Labor leader Bill Shorten aims to stop the Australian government’s planned plebiscite on the issue.
The Australian Opposition has introduced legislation to parliament that aims to legalise same-sex marriage, claiming it is a chance for the parliament to “prove its worth and fulfil its purpose”.
“Today we can bring a new measure of hope and happiness to the lives of tens of thousands of Australians whose love has been denied equality under the law for too long,” Bill Shorten said as he introduced the private bill on Monday.
“Why should the children of LGBTI Australians be denied the formal recognition of their parents’ relationship?”
Mr Shorten later claimed that Australia was “lagging behind” many other countries when it comes to same-sex marriage legislation.
“We’re falling short of our own national sense of self,” he said.
He said his party also fears an increase in homophobia and anti-gay behaviour as people campaign to stop same-sex marriage be legalised.
“(It) risks providing a platform for prejudice and a megaphone for hate speech,” Mr Shorten said.
The private bill comes as the issue of same-sex marriage continues to divide politicians in Australia.
The country’s right-wing Prime Minister Malcolm Turnbull has avoided a free Parliamentary vote on equal marriage, instead making plans to take the issue to the public in a non-binding plebiscite to avoid a rift with his own conservative anti-LGBT MPs.

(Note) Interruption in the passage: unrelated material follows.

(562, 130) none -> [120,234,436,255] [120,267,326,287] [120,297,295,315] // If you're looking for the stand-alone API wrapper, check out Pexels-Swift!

However, Mr Shorten says “a plebiscite would represent a fundamental failure of this parliament to do its job.”
The proposal has been repeatedly blocked by opposition parties, who support equal marriage but see a plebiscite as a costly measure inviting homophobic debate.
Under Labor’s rival plan, equal marriage would go straight to a free vote in Parliament, paving the ways for marriages to begin much sooner without requiring a plebiscite.